Please copy out every line of the data below word for word, changing nothing.

───── GIVEN DATA ─────

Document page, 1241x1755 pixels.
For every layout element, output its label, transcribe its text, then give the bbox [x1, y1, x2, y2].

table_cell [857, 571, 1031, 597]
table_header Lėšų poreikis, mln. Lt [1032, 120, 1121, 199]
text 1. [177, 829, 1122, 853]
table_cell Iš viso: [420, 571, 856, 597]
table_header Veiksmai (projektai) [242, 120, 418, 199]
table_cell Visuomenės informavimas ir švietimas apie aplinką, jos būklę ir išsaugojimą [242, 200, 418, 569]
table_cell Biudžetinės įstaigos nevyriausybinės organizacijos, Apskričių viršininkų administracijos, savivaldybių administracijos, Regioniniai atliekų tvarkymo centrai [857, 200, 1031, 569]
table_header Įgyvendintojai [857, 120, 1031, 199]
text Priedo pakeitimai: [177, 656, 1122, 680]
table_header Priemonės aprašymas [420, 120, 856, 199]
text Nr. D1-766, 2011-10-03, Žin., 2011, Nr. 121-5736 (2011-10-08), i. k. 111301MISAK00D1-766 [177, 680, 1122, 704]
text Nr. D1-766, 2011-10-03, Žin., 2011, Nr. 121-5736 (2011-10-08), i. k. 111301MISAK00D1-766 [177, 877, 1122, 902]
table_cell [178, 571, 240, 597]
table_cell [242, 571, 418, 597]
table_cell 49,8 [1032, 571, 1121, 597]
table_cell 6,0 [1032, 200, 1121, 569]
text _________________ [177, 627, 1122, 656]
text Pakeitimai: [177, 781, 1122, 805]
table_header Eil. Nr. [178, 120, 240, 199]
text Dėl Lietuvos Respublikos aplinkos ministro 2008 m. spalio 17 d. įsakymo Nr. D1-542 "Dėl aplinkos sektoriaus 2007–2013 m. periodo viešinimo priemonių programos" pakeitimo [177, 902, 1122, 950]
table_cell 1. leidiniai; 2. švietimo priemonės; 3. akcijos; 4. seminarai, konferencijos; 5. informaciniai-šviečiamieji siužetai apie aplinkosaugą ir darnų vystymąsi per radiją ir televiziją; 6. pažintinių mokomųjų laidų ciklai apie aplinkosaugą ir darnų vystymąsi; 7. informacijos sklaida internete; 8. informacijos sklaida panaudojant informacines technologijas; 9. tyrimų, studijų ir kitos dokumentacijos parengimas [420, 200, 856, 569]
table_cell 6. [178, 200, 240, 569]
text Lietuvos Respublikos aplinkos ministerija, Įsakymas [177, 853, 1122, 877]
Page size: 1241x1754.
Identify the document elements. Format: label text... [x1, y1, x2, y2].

─────

■ **SOLUTION**:
Document page, 1241x1755 pixels.
For every layout element, output its label, transcribe its text, then give the bbox [x1, y1, x2, y2].

table_cell [857, 571, 1031, 597]
table_header Lėšų poreikis, mln. Lt [1032, 120, 1121, 199]
text 1. [177, 829, 1122, 853]
table_cell Iš viso: [420, 571, 856, 597]
table_header Veiksmai (projektai) [242, 120, 418, 199]
table_cell Visuomenės informavimas ir švietimas apie aplinką, jos būklę ir išsaugojimą [242, 200, 418, 569]
table_cell Biudžetinės įstaigos nevyriausybinės organizacijos, Apskričių viršininkų administracijos, savivaldybių administracijos, Regioniniai atliekų tvarkymo centrai [857, 200, 1031, 569]
table_header Įgyvendintojai [857, 120, 1031, 199]
text Priedo pakeitimai: [177, 656, 1122, 680]
table_header Priemonės aprašymas [420, 120, 856, 199]
text Nr. D1-766, 2011-10-03, Žin., 2011, Nr. 121-5736 (2011-10-08), i. k. 111301MISAK00D1-766 [177, 680, 1122, 704]
text Nr. D1-766, 2011-10-03, Žin., 2011, Nr. 121-5736 (2011-10-08), i. k. 111301MISAK00D1-766 [177, 877, 1122, 902]
table_cell [178, 571, 240, 597]
table_cell [242, 571, 418, 597]
table_cell 49,8 [1032, 571, 1121, 597]
table_cell 6,0 [1032, 200, 1121, 569]
text _________________ [177, 627, 1122, 656]
text Pakeitimai: [177, 781, 1122, 805]
table_header Eil. Nr. [178, 120, 240, 199]
text Dėl Lietuvos Respublikos aplinkos ministro 2008 m. spalio 17 d. įsakymo Nr. D1-542 "Dėl aplinkos sektoriaus 2007–2013 m. periodo viešinimo priemonių programos" pakeitimo [177, 902, 1122, 950]
table_cell 1. leidiniai; 2. švietimo priemonės; 3. akcijos; 4. seminarai, konferencijos; 5. informaciniai-šviečiamieji siužetai apie aplinkosaugą ir darnų vystymąsi per radiją ir televiziją; 6. pažintinių mokomųjų laidų ciklai apie aplinkosaugą ir darnų vystymąsi; 7. informacijos sklaida internete; 8. informacijos sklaida panaudojant informacines technologijas; 9. tyrimų, studijų ir kitos dokumentacijos parengimas [420, 200, 856, 569]
table_cell 6. [178, 200, 240, 569]
text Lietuvos Respublikos aplinkos ministerija, Įsakymas [177, 853, 1122, 877]
Page size: 1241x1754.
Identify the document elements. Format: label text... [x1, y1, x2, y2].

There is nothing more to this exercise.